TASK OBJECTIVE: Exact copies of all the lines below are wanted, without a single picture.

** DATA PROVIDED follows **

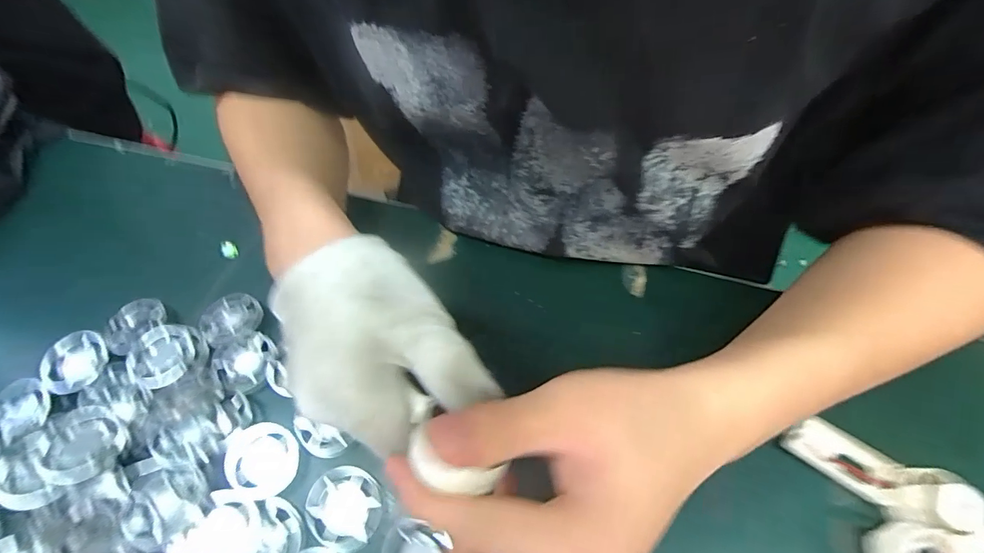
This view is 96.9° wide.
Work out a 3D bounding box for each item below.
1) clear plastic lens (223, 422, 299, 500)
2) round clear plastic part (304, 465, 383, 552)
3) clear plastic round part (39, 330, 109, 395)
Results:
[{"bbox_3d":[-0.135,0.107,0.256,0.038,0.006,0.043,-21,62,-9],"label":"clear plastic lens"},{"bbox_3d":[-0.084,0.130,0.245,0.044,0.005,0.040,-1,61,2],"label":"round clear plastic part"},{"bbox_3d":[-0.280,0.056,0.295,0.038,0.011,0.043,-3,60,1],"label":"clear plastic round part"}]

** End of DATA PROVIDED **

YOUR RESPONSE:
This view is 96.9° wide.
Work out a 3D bounding box for each item below.
1) clear plastic lens (223, 422, 299, 500)
2) round clear plastic part (304, 465, 383, 552)
3) clear plastic round part (39, 330, 109, 395)
Results:
[{"bbox_3d":[-0.135,0.107,0.256,0.038,0.006,0.043,-21,62,-9],"label":"clear plastic lens"},{"bbox_3d":[-0.084,0.130,0.245,0.044,0.005,0.040,-1,61,2],"label":"round clear plastic part"},{"bbox_3d":[-0.280,0.056,0.295,0.038,0.011,0.043,-3,60,1],"label":"clear plastic round part"}]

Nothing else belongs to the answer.